I look at it from the perspective of elementary to-pre elementary children. There is a high degree of nurturing interactivity when teaching elementary, writing and basic arithmetic skills. Yet as the students progress by grade level, the level of interactivity tapers off and the degree of voluntary participation tapers off as well.

That being said, along with a shift in teaching styles, I also believe that like most successful corporations that have a system of metrics for measuring success, all institutions that wish for success must not only have a system of metrics but follow through on them. In the corporate world, in-efficient workers are either re-trainer, delegated to positions where they may be better suited, or terminated altogether. The same should hold true in the education system.

The challenge of any corporation is to change a culture that becomes engraved. In many cases, that may have to lead to consequential firing of an entire staff.
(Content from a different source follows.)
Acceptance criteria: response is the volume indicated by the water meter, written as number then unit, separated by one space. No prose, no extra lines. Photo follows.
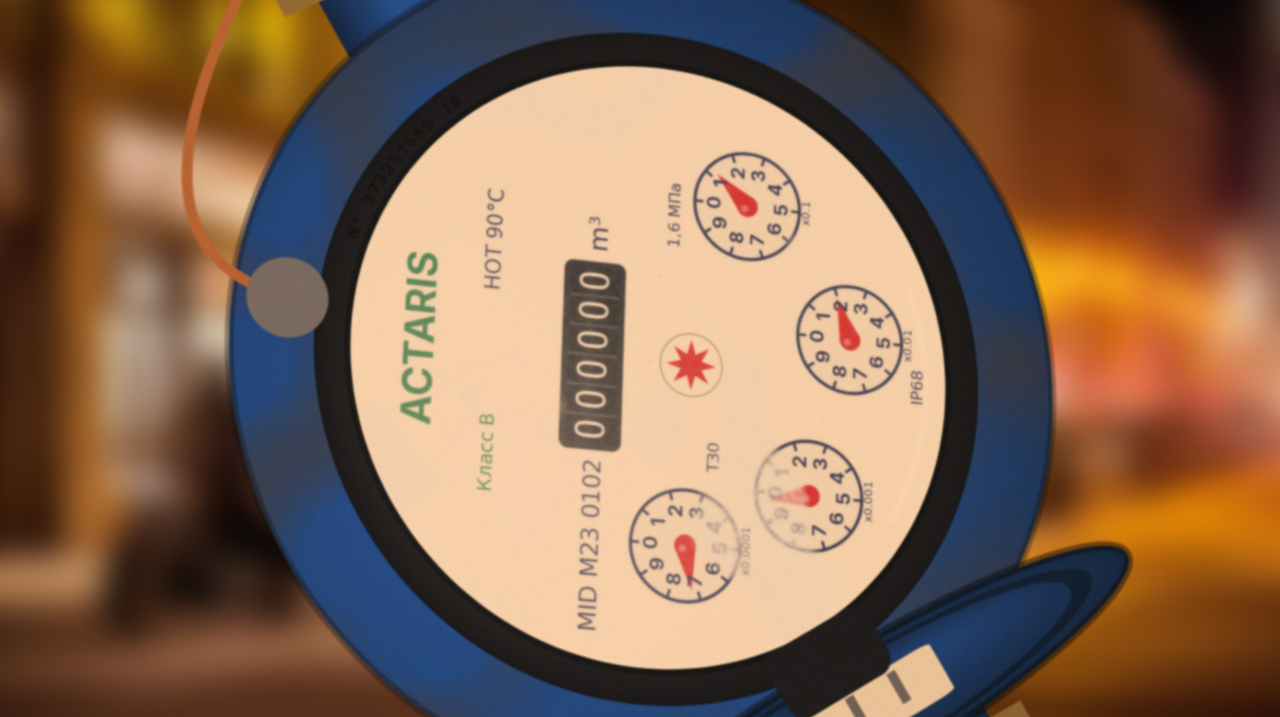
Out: 0.1197 m³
  by: questworldz     02/27/2010 09:25 PM     
An example, as a former consultant, I was hired to examine why productivity was down at a small firm. The productivity was down due to personal e-activities being performed on company time. A short time frame was given to employees to correct their actions. Needless to say, the same transgressions were still occurring. As a result, the firm fired everyone, relocated their offices, and made sure the new employees signed and understood what was expected of them. The very next year, productivity shot up an unprecedented 560%!! The same should be applied to schools as well, well minus the relocating the school part as that wouldn´t be cost efficient.
  by: questworldz     02/27/2010 09:27 PM     
I agree with your comment about parents to a certain extent. Most parents send their children to school to learn, to be taught, because the parents are unable to afford time to teach their children. That being said, the school should be able to instill a sense of confidence in the student about their own individual knowledge so that when the students come home, they can tackle their homework judiciously without the need for outside of the school help.
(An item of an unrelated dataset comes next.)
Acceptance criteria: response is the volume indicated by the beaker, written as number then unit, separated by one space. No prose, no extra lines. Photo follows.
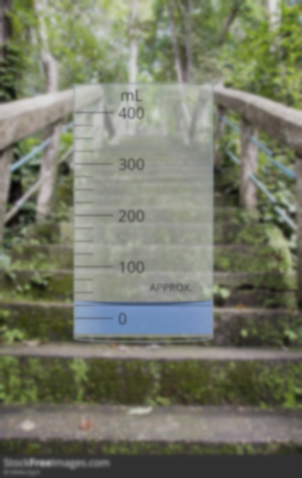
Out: 25 mL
If help is needed outside of the school, then there is a gap somewhere. Many households have gone from single income to dual income. In that type of setting, the ability of a parent to set apart time to help their children becomes hard due to an imbalance in the household work.

Just as you say no teacher wants to fail in their career, no parent wants to fail as a parent nor wants to see their children fail. Which is why the concept of school exists. Parents send their children to school with a belief that a school will provide for their children, a better quality of education than the parents can afford to give.

That is not to say that parents can be completely blame free. The parents should do their best to make sure that students are completing their assignments in a timely fashion, and provide the students an environment that harbors and nurtures education in the home.

However, as much as I want to delegate blame to parents, I also cannot help but put a bulk of the blame on a school. A parent is trusting a school with their child, that the child will come out more confident, more knowledgeable, more skillful. If a school is unable to convert a child, then it is my opinion that either the school re-examine it´s strategy, or tailor a program to a struggling student so that the student is successful. The goal of a school shouldn´t be that most students pass, it should be that every student passes. Are there students that are harder to teach than others? Sure, but that, I believe is a task for the school to challenge. For if a school can help a struggling student pass, then the school is worthy of being called a true school and not just another institution with a dichotomy of pass or fail, the intellectually elite or the hopelessly dumb, or the have´s and the have not´s.